Friday, November 19, 2021

A Midsummer Tempest

Poul Anderson
Completed 11/14/2021, Reviewed 11/14/2021
2 stars

I didn’t like this book.  The concept is great, an alternate Reformation era where Shakespeare was an historian and all the stories of magic and faeries are real.  Unfortunately, the author not only uses 17th century words and sentence structure, but spells out the accents.  It makes for extremely tedious reading.  And it seems like the character with the toughest accent speaks the most.  It cut my reading speed down by over a half and reduced my comprehension as well.  This book won the Mythopoeic Award in 1975 and was nominated for a few others.  If I wasn’t committed to reading all the Mythopoeic winners, this would have been a DNF.

The story begins with Prince Rupert.  He’s been captured by Cromwell’s forces and is being held in a castle of one of the chief supporters of the revolution.  There he falls in love with Jennifer, the supporter’s niece.  She helps him escape with the assistance of one of Rupert’s men, William Fairweather.  In the forest, they meet Oberon and Tatiana, the King and Queen of Faeries from “A Midsummer’s Night Dream”.  They commission the humans to find Prospero’s books to help with the war against the Puritans.  Jennifer returns home only to be beaten and tortured as a whore of Satan.  Rupert and Will keep running, almost getting captured several times before they end up on a boat to Prospero’s island.  

One aspect I did like in this book was that the steam engine had been invented and there were trains crisscrossing England.  The anachronism is noted by alternate-universe-travelers whom Rupert and Will come across at the Phoenix Inn.  The encounter is comical and thankfully fairly easy to read because the travelers speak modern English.  

I didn’t find anything really special about the characters.  I didn’t empathize with any of them, although I cringed during Jennifer’s torture and abuse at the hands of her uncle.  She did have a sly mouth, but despite that, she was pretty much a stock female character.  In fact, she one of the few female characters in the book.  Rupert was not very multidimensional either.  I thought his character was boring.  Will, I liked.  Unfortunately, he’s the character with the thickest accent.  This is an example of what he says:

"Well, I too ‘ud swap theeäzam peärs an’ pomp-granites for a zingle bowl o’ hot oätmeäl topped wi’ cream an’ honey; an’ this zaber o’ miäne ‘ud liefer carve a Cheddar cheese than a traїl to glory."

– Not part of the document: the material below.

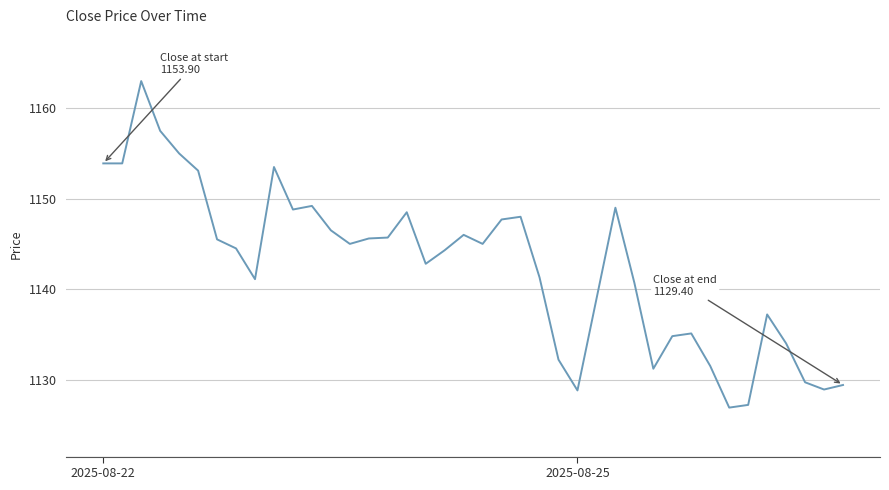

What is the average value?

1142.5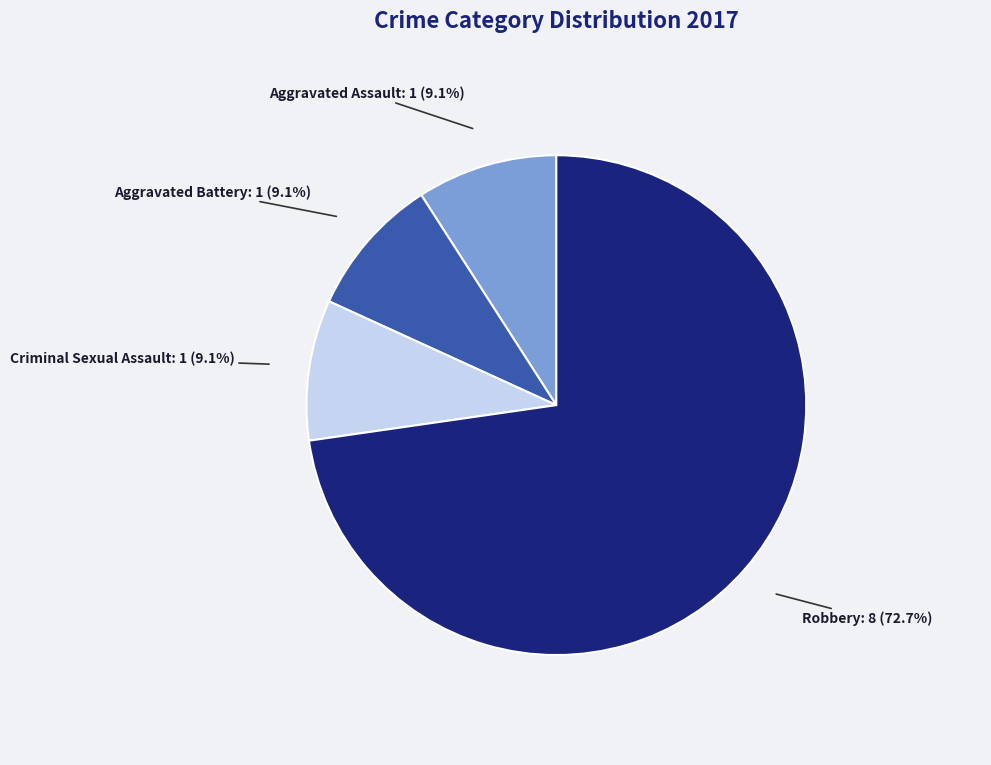

Is there a majority slice in this chart?

Yes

Now imagine paragraphs of that.  Yeah.  And that’s just one of the accents.  Fortunately, Rupert and Jennifer speak relatively plainly, in an Elizabethan manner.  

The prose was okay.  There were occasionally sentences that would make me stop to consider why Anderson would choose that word or that sentence structure, but not always in a good way.  The world building is good, a direct reflection of the basic conceit.  

I give the book two stars out of five for the premise and the diligence with which Anderson maintained the spelling of the accents.  But it made this book tough going.  I’ve only ever read a short story of his and didn’t care for it either.  I think I’m going to have to find another novel by him eventually to give him one more chance.  I’ll be sure to do some research before I choose because he was very prolific and I want to pick one that’s supposed to be one of his better books.